If you follow the previous articles on blogging, I claimed that we create a scalable blog on HTTPS for free, this article provides you more with details and share the strategy of the stress test and the result.

Stress test strategy

The cache

My blog serves through a CDN layer called CloudFlare, and to make the result of the stress test useful; I disabled the cache on /blog/*. Otherwise, I'm going to do a meaningless stress test on CloudFlare. With this setting, only assets include static content like javascript, CSS, images are cached to improve speed, the content request will hit the AWS instance provided by Github, which I assume is the weakest one.

Scenario

I made myself an assumption that every user will spend the time to read three blog articles. Therefore, every virtual user will request three random posts, and to mimic the standard browser during the session, memory cache is available.

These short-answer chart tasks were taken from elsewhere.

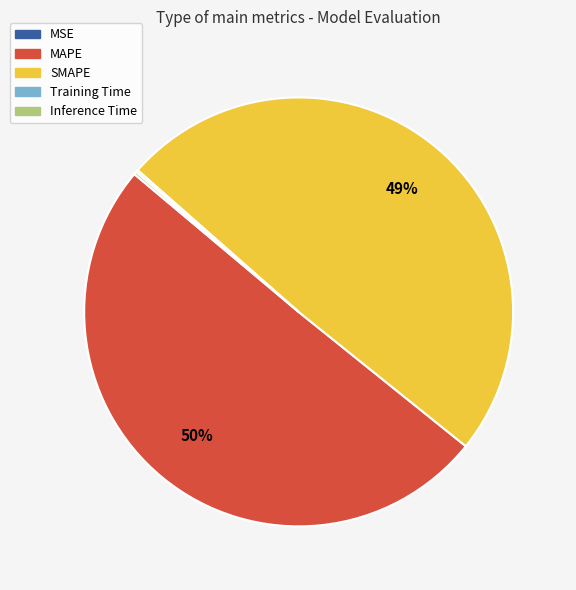

True or false: SMAPE accounts for 49% of the total.

True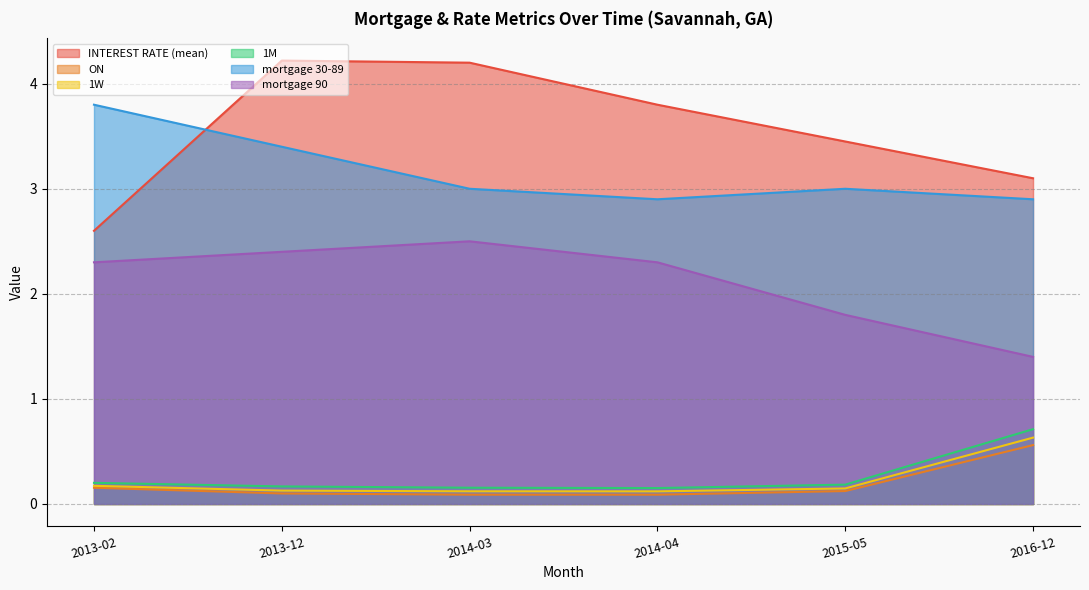

What is the difference between the INTEREST RATE (mean) values at 2016-12 and 2013-02?

0.5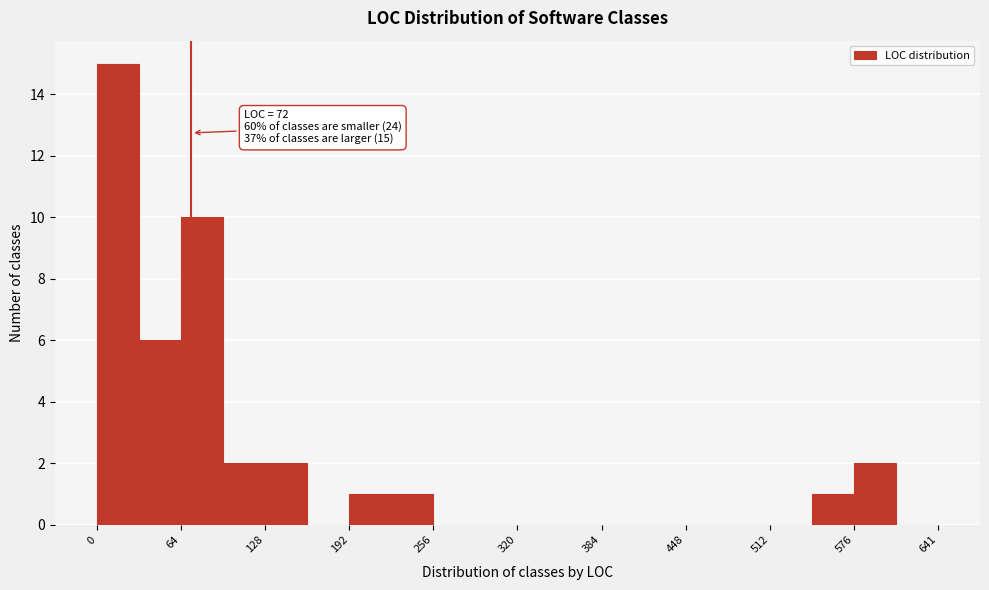

Read against the x-axis, roughly where is the centre of the tallest bar?

20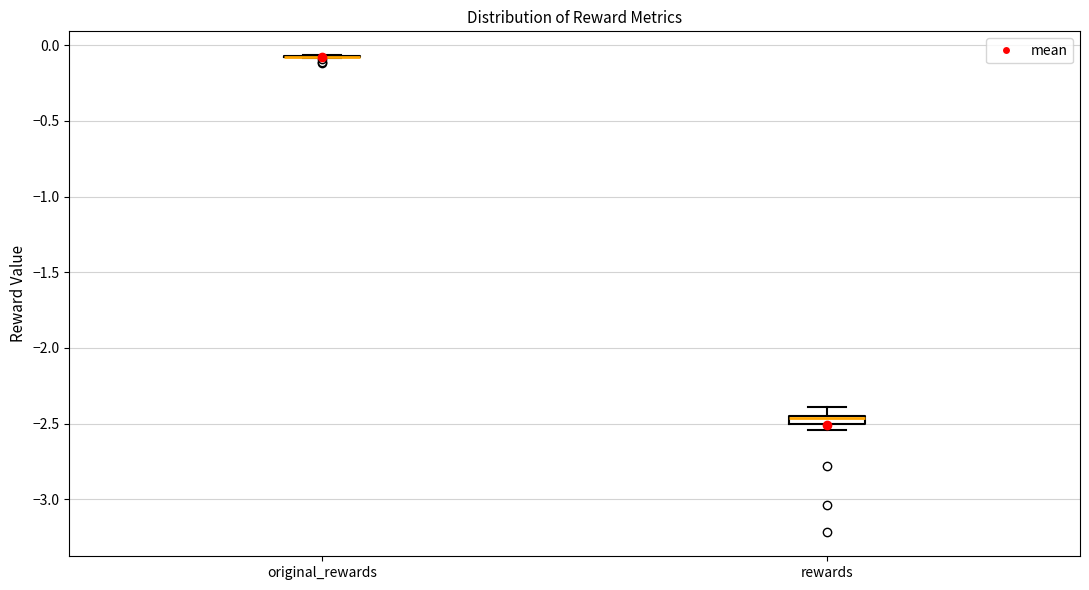

Where does the upper whisker of the box for rewards end on the y-axis? The values are not printed on the chart, so give them approximately, as read against the axis.

-2.40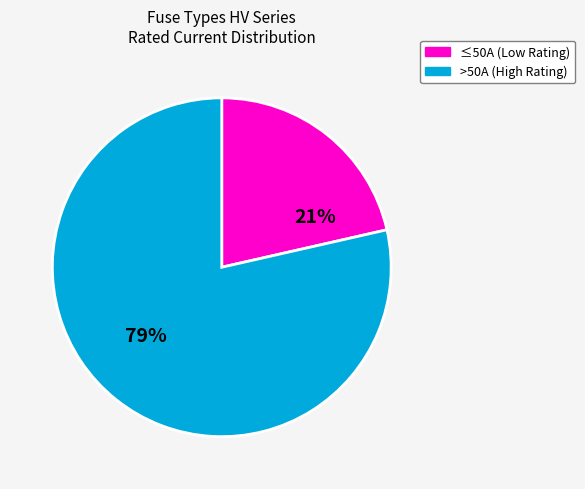

Count the number of slices in the pie.

2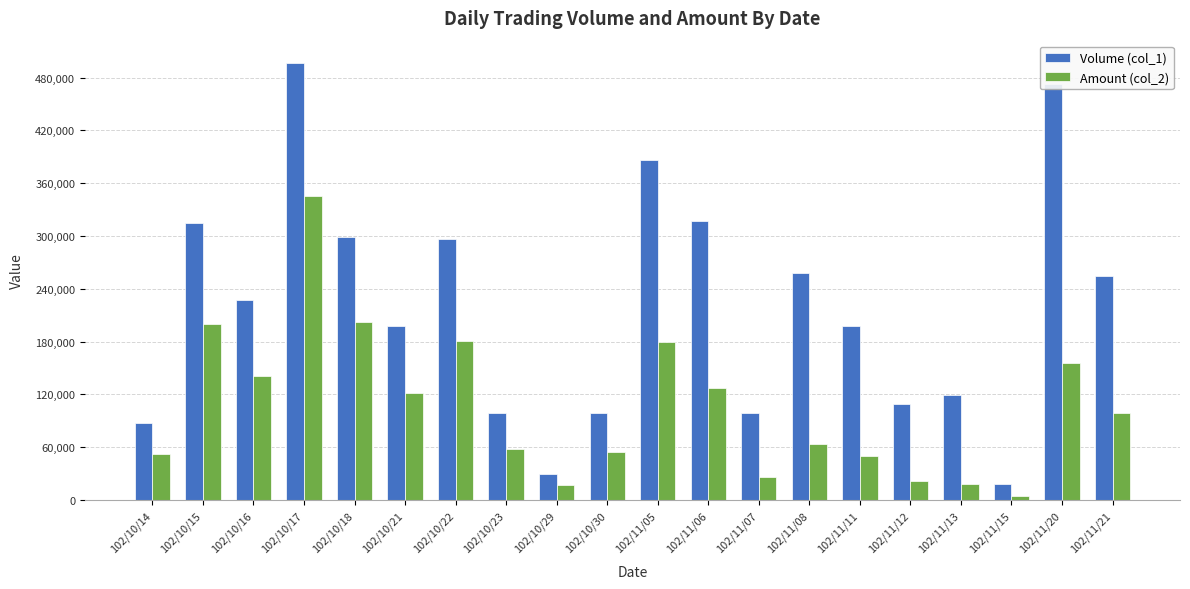

Rank the series by their average value, from lowest to highest.

Amount (col_2), Volume (col_1)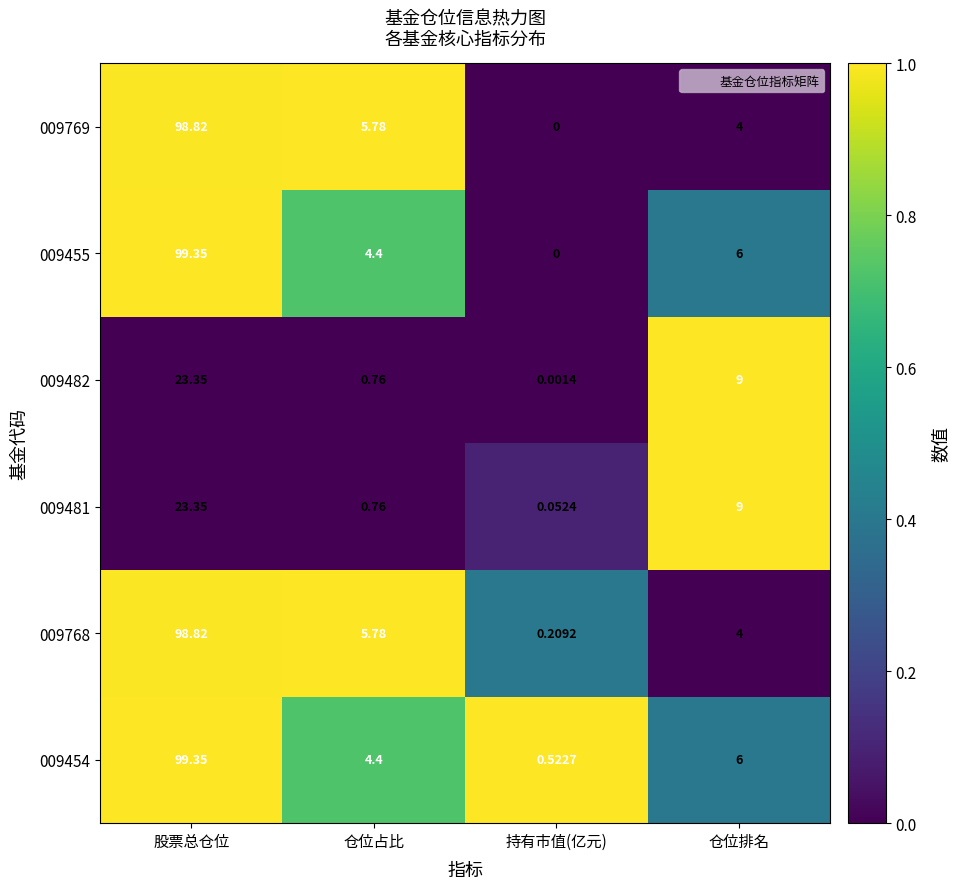

Which label corresponds to the smallest value in the chart?

持有市值(亿元)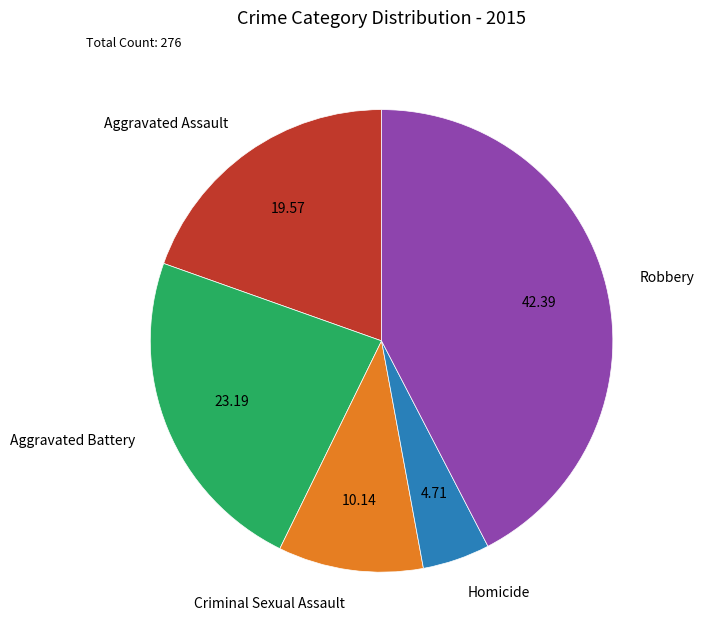

True or false: Aggravated Assault accounts for 20% of the total.

True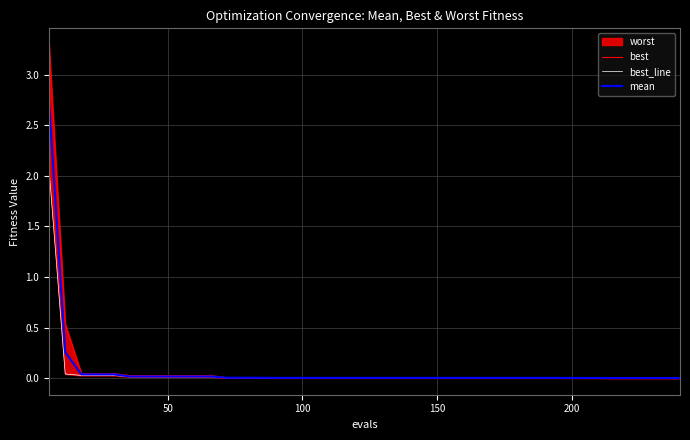

At how many categories does at least one series exceed 2?

1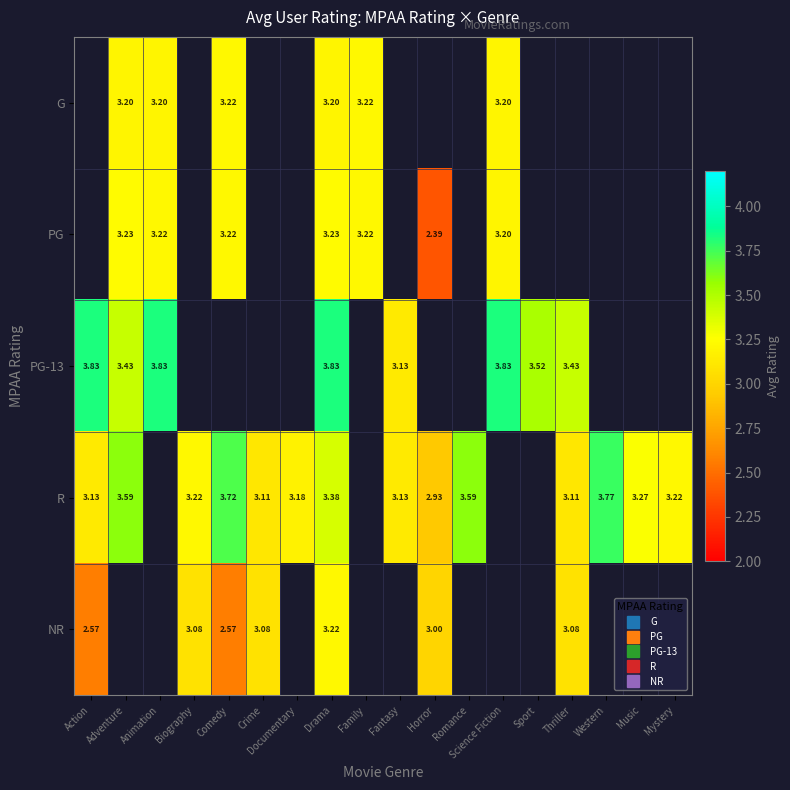

Is the value of PG-13 at Documentary greater than the value of PG at Western?

No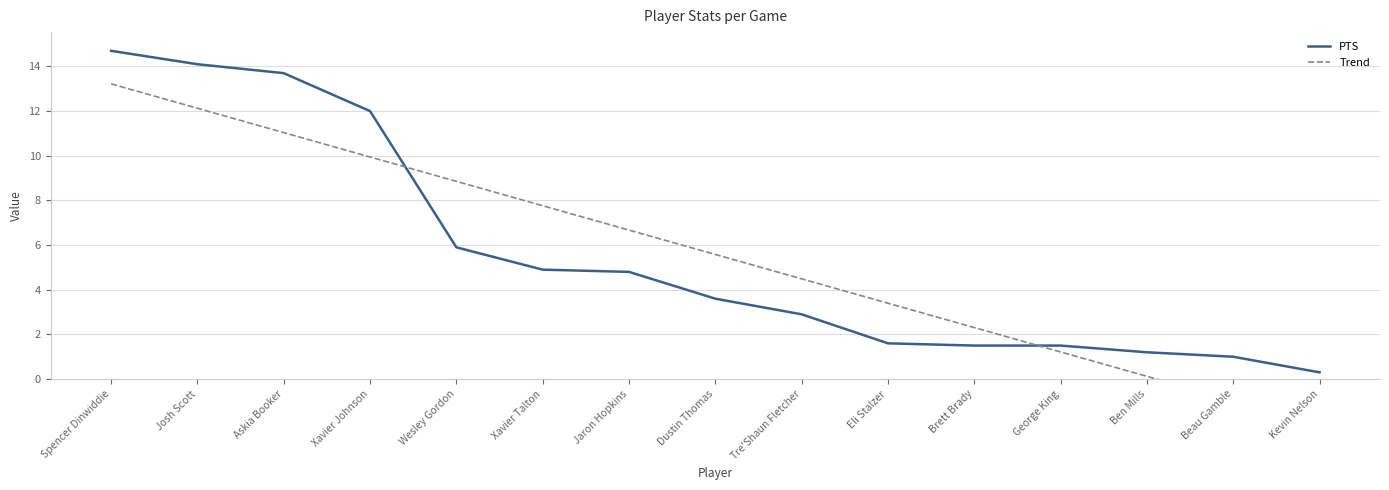

What is the difference between the highest and lowest values at Dustin Thomas?

2.0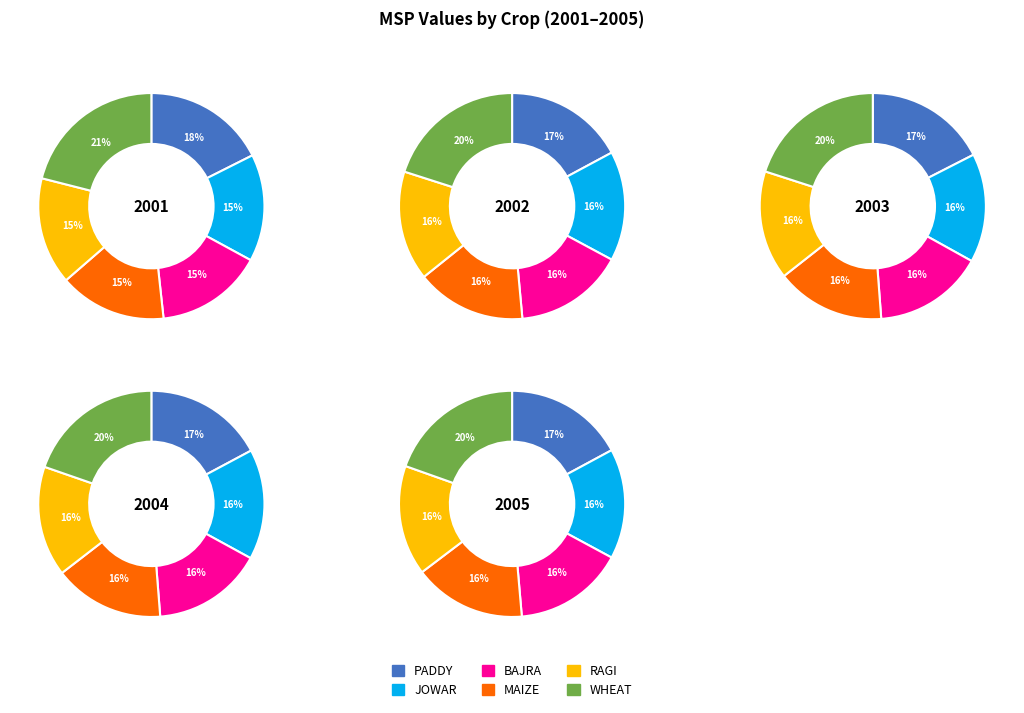

What percentage do 1 and 4 together represent?

40.4%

Virtual users will come from 5 different regions, following the following table

Weighting Region
20% US West
20% US East
20% Ireland
20% Singapore
20% Sao Paulo

The limit is set to 100 virtual users.

The test result

Summary

Maximum Running Vusers 100
Total Transfer 98.31 MB
Throughout Average: 165.58 KB/s Peak:1.09 MB/s
Total Requests 39,323
Requests per Second Average: 64.68/s Peak:182.00/s
Average Response Time Average: 0.176s HTML: 0.233s
Total Passed scenarios 3,746
Total Failed scenarios 10

Some notable measurements

  • Almost no error, only ten scenarios failed because the testing instance in AWS ran out of memory.
  • Super low response time
  • Quite good RPS

Region based summary for total webpage

Region Minimum Average Median Std.Deviation 90 Percent Pass Fail
Asia Pacific (Singapore) 1.279s 1.467s 1.388s 0.244s 1.716s 810 0
EU (Ireland) 0.967s 1.119s 1.085s 0.178s 1.280s 826 0
South America (Sao Paulo) 1.492s 1.595s 1.495s 0.206s 1.562s 623 0
US East (N. Virginia) 0.794s 0.953s 0.939s 0.115s 1.047s 658 0
US West (Northern California) 0.950s 1.164s 1.156s 0.084s 1.272s 829 0

90% total webpage load time is less than 2 seconds, quite a good performance

Final thought

Without CDN for /blog/*, and without any fee, the ability to deliver up to 182 Requests per second for less than 2 seconds for all region is ridiculous good. Turning up the cache for /blog/* will serve requests than that. It's more than enough for a personal blog.